Task brief: Where a line of the data below has the string "Answer", copy that line.

Provided material:
#####

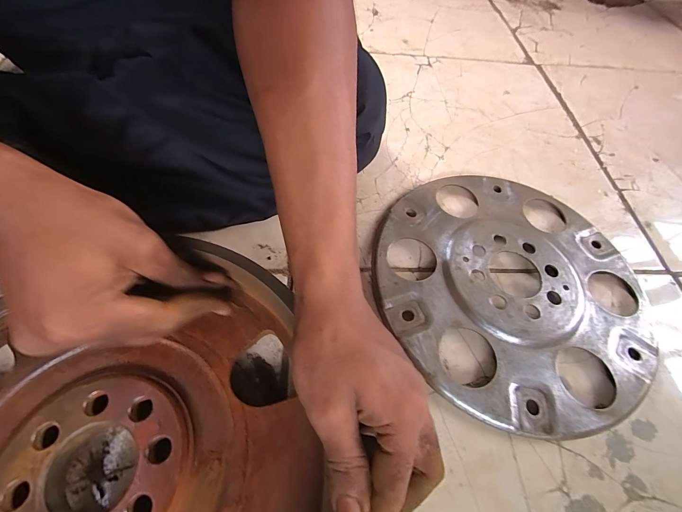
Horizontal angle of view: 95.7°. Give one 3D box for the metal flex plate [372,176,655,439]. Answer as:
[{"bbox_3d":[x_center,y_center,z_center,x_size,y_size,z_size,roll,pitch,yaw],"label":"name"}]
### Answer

#####

Solved problem:
Horizontal angle of view: 95.7°. Give one 3D box for the metal flex plate [372,176,655,439]. Answer as:
### Answer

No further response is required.